I cinque malfatti

Beatrice Alemagna, I cinque malfatti, Topipittori, 2014
Quando un’amica, attrice e narratrice, mi ha parlato dei cinque malfatti non ho potuto fare a meno di precipitarmi in libreria per conoscerli e incontrarli, per trovare la loro storia.
E ora mi piacerebbe provare a incuriosire anche voi.

“ERANO CINQUE.
CINQUE COSI MALFATTI”.


IL BUCATO aveva quattro grossi buchi in mezzo alla pancia, IL PIEGATO era chiuso in due come una lettera, IL MOLLE era sempre stanco e mezzo addormentato, IL CAPOVOLTO aveva le gambe per aria e il naso in giù, LO SBAGLIATO era un ammasso di stranezze, una catastrofe.
I cinque malfatti sono inconcludenti, fannulloni, sbilenchi, delle “vere nullità” agli occhi del PERFETTO, un tipo straordinario, bello, con un corpo slanciato e una capigliatura fluttuante.

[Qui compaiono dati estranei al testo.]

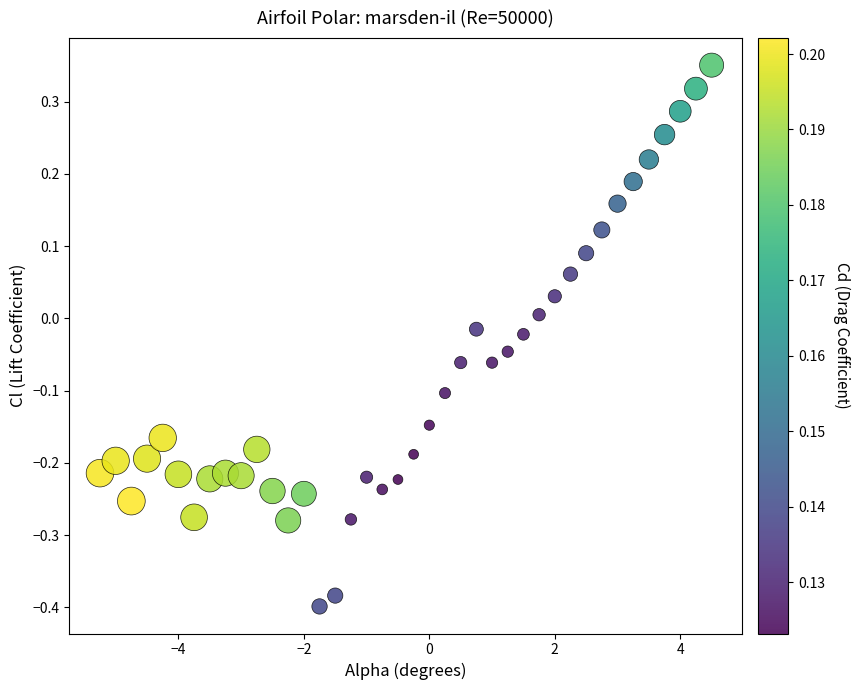

What is the range of X values (max minus min)?

9.8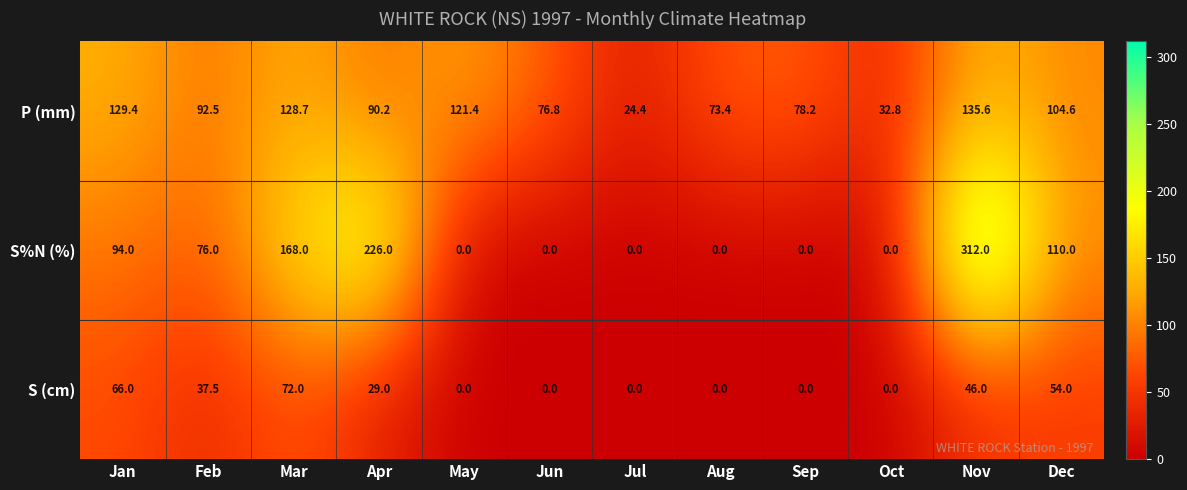

What is the maximum value for S%N (%)?

312.0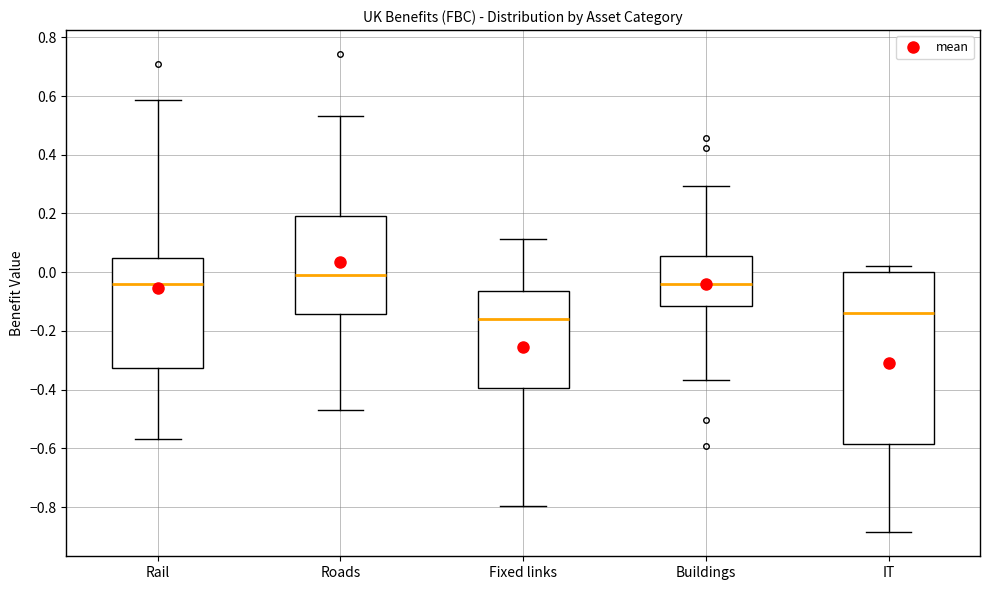

Which box has the lowest median line?

Fixed links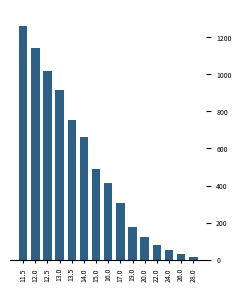

How many data points are above 413?

8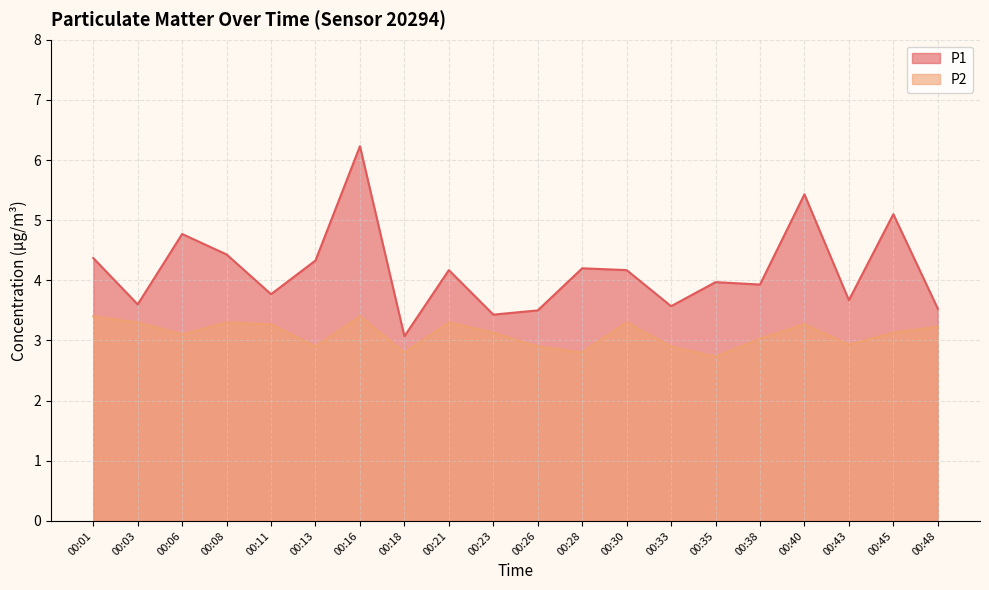

The value of P1 at 00:16 is 6.2. True or false?

True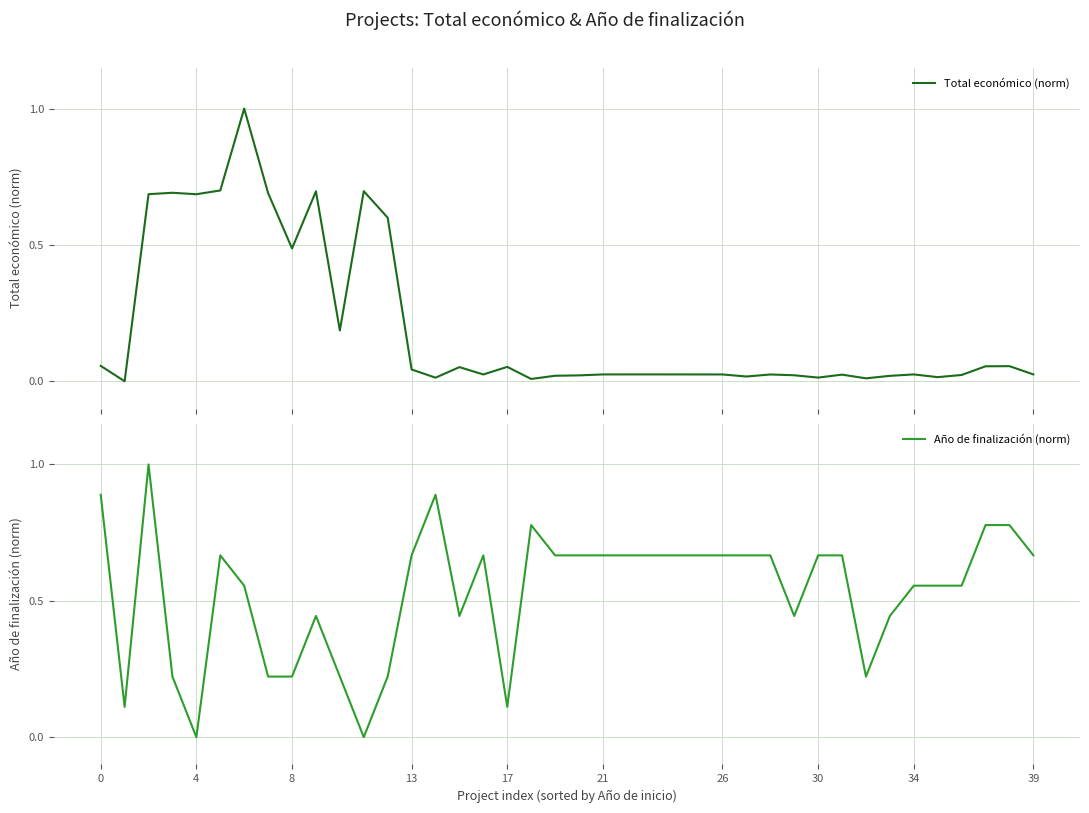

How many data points does each series have?

40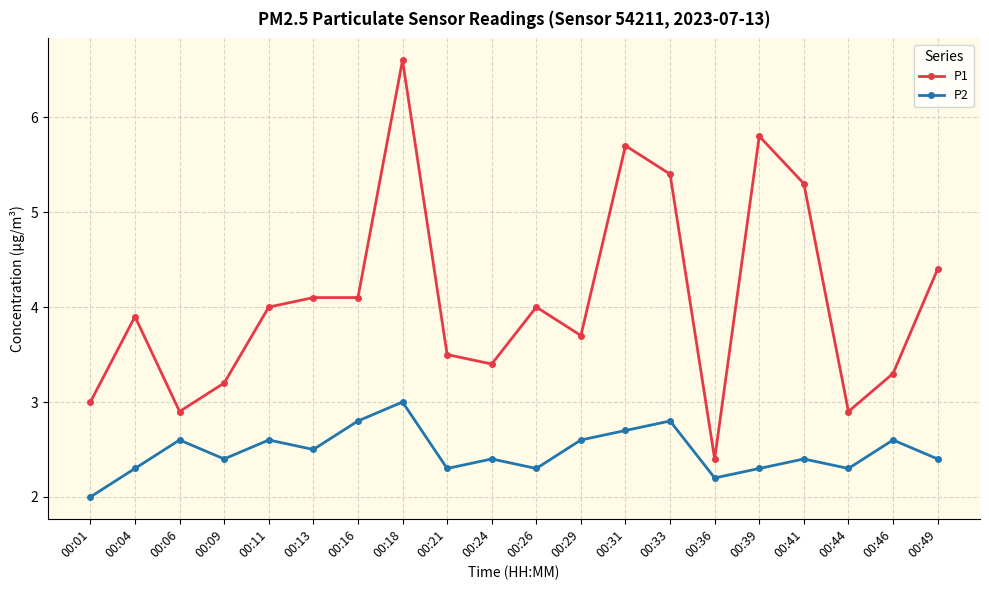

What is the highest value of the P1 series?

6.6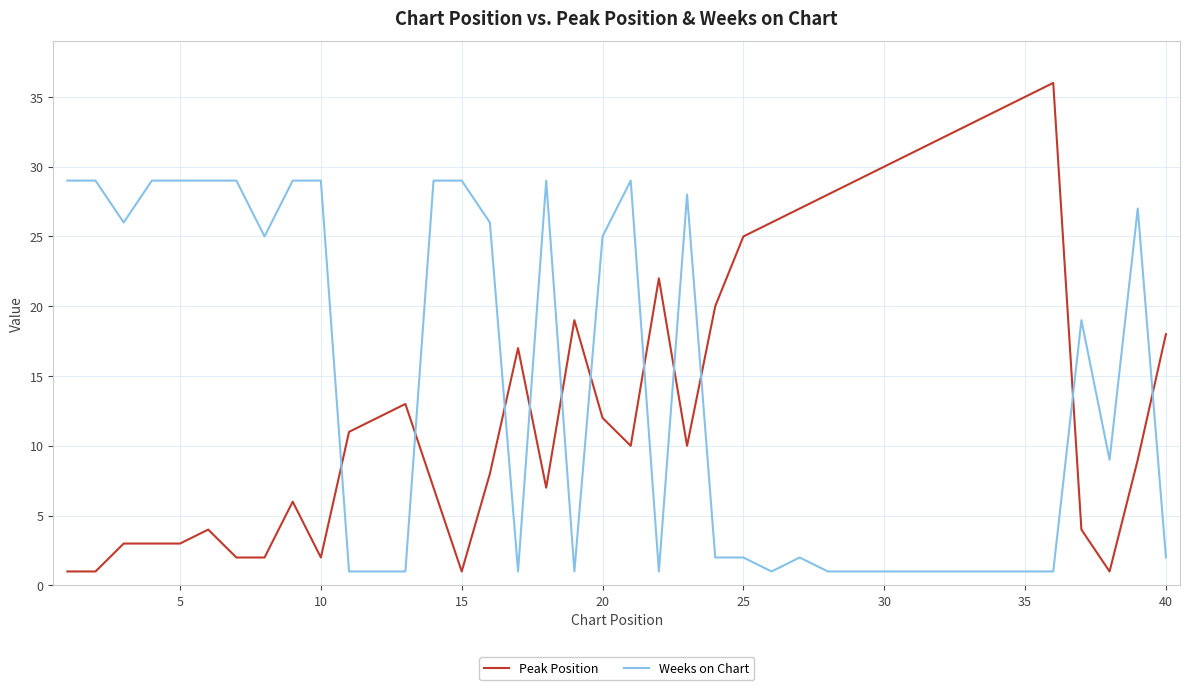

Which series has the largest range (max minus min)?

Peak Position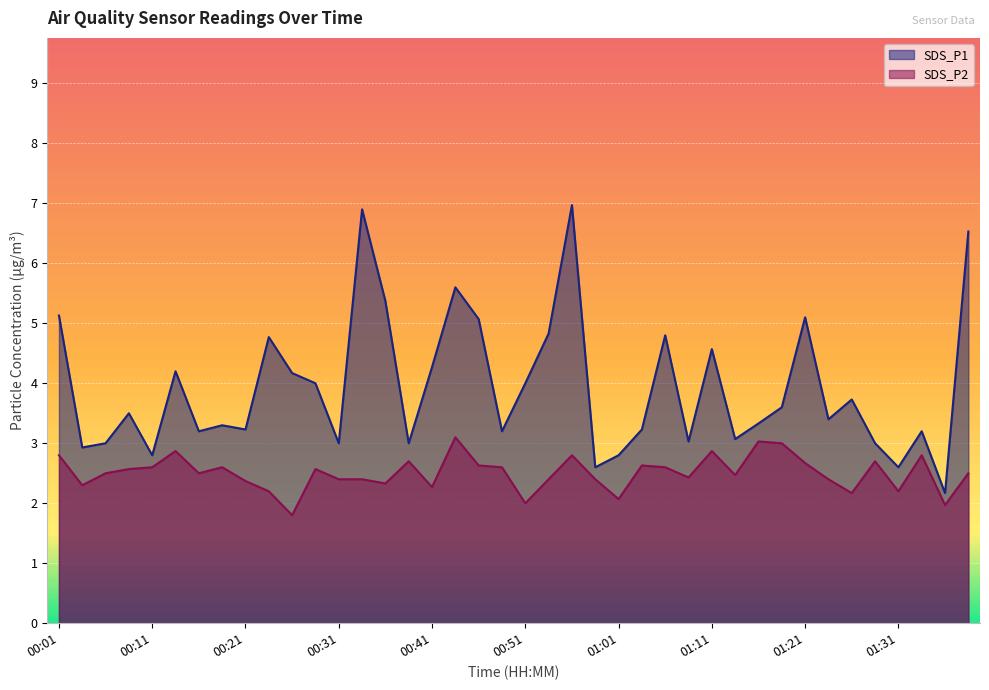

In SDS_P2, how many points are lower than both neighbors (excluding endpoints)?

12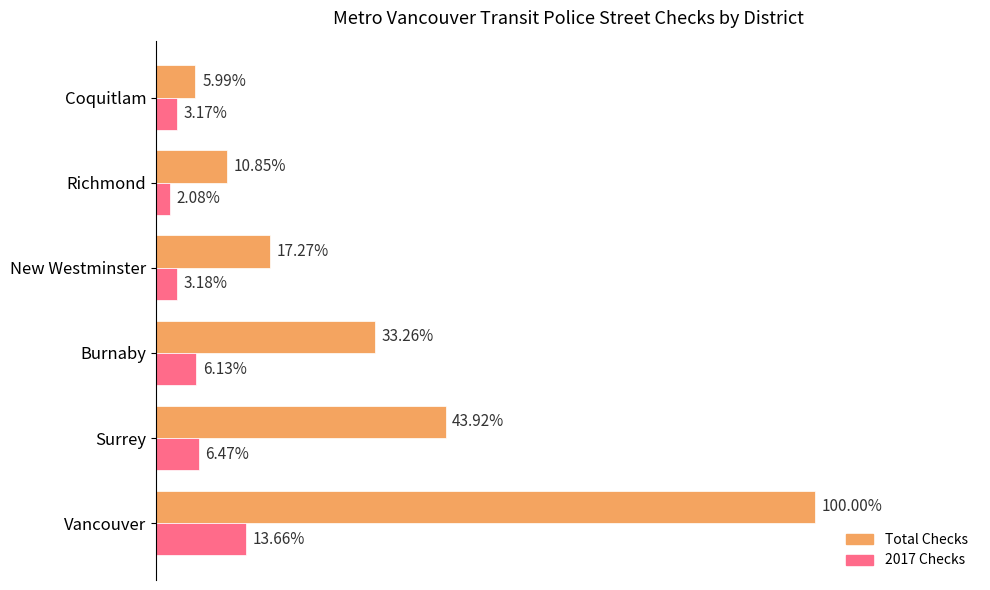

What are all the series names shown in the legend?

Total Checks, 2017 Checks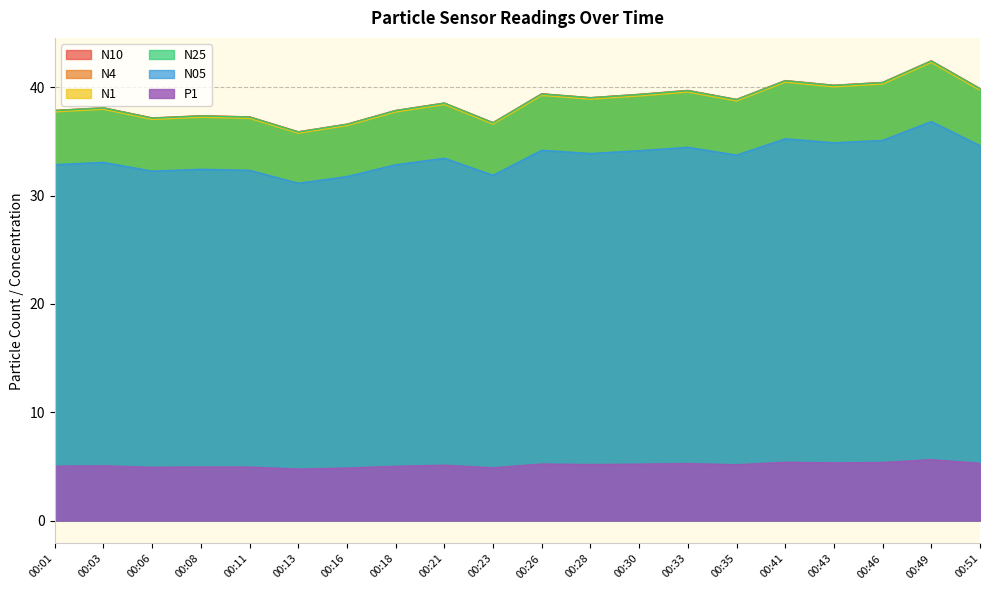

At which label is N1 closest to 39?

00:28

IL PERFETTO entra in scena vanesio per trovare una SOLUZIONE per guarire la stramberia dei cinque malfatti, un PROGETTO per aggiustare le loro parti deficitarie, un’IDEA per normalizzare l’unicità di ognuno.
Ma i cinque malfatti scoprono e riconoscono le loro fragilità e difficoltà come elementi che caratterizzano la loro identità e ciascunità. Scoprono la ricchezza della diversità di tutti.

Posso immaginare la meraviglia e le risate dei bambini mentre la mia amica legge ad alta voce la storia dei cinque malfatti, questi COSI incompiuti, sgangherati, mancanti che rovesciano l’efficientismo e il produttivismo del mondo adulto, che riconoscono la fragilità come una realtà che riguarda tutti, che nascondono nelle pieghe della loro identità il proprio talento.